U.S. President Barack Obama said Wednesday that the people of Gaza need greater hope for the future, as he urged the extension of an Israel-Hamas ceasefire. He said the United States was supporting ceasefire talks but added: “Long-term, there has to be a recognition that Gaza cannot sustain itself permanently closed off from the world. I have no sympathy for Hamas. I have great sympathy for ordinary people who are struggling within Gaza.”

Nearly half a million Palestinians were displaced by Israeli bombardment, and many are still sheltering in schools after their homes were flattened in the offensive. “Look at my house, it is totally smashed. How can my children live here?” asked Mussa Abu al-Rus, whose house had been taken over by Israeli soldiers.

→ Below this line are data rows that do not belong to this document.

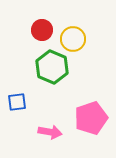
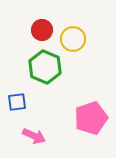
green hexagon: moved 7 px left
pink arrow: moved 16 px left, 4 px down; rotated 15 degrees clockwise
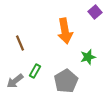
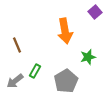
brown line: moved 3 px left, 2 px down
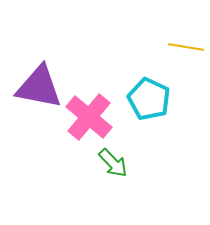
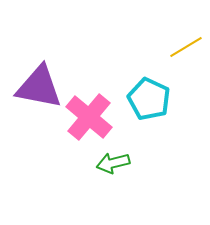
yellow line: rotated 40 degrees counterclockwise
green arrow: rotated 120 degrees clockwise
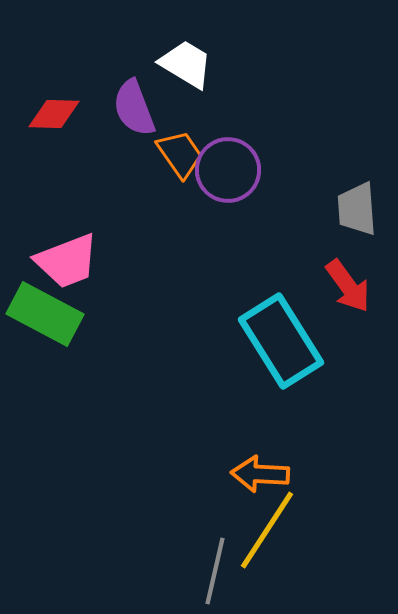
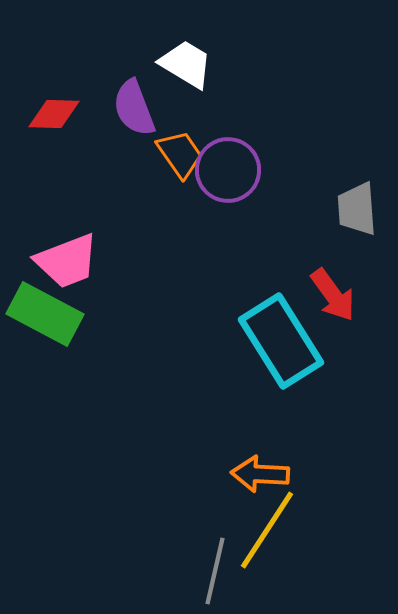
red arrow: moved 15 px left, 9 px down
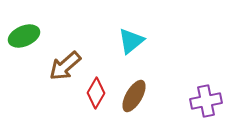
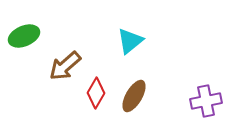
cyan triangle: moved 1 px left
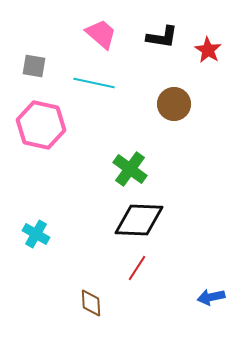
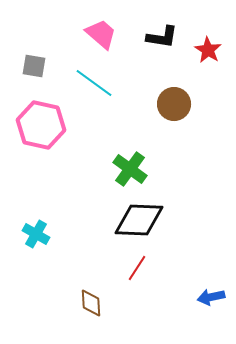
cyan line: rotated 24 degrees clockwise
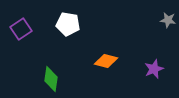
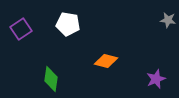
purple star: moved 2 px right, 10 px down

In Jerusalem, Israeli Prime Minister Benjamin Netanyahu launched a vigorous defense of the conflict in the face of international criticism over heavy Palestinian civilian casualties. “I think it was justified. I think it was proportionate and that doesn’t in any way take away the deep regret we have for the loss of a single civilian casualty,” Netanyahu said in his first public remarks since the ceasefire came into effect.

On the Israeli side, the loss of 64 soldiers is its biggest toll since the 2006 war against Hezbollah.

U.N. Secretary General Ban Ki-moon warned that after three wars in Gaza in six years, international patience with both sides is being tested. He opened a special meeting of the U.N. General Assembly with an appeal for a lasting peace. “The senseless cycle of suffering in Gaza and the West Bank, as well as in Israel, must end,” he said.

Netanyahu showed reporters aerial images of homes and of a U.N.-run school, from which he said Hamas fired mortars and rockets. He accused the armed faction of deliberately increasing the death toll by using human shields and called on the international community to ostracize the group “for its callous abuse of civilians.”

“Every civilian casualty is a tragedy, a tragedy of Hamas’s own making,” he added.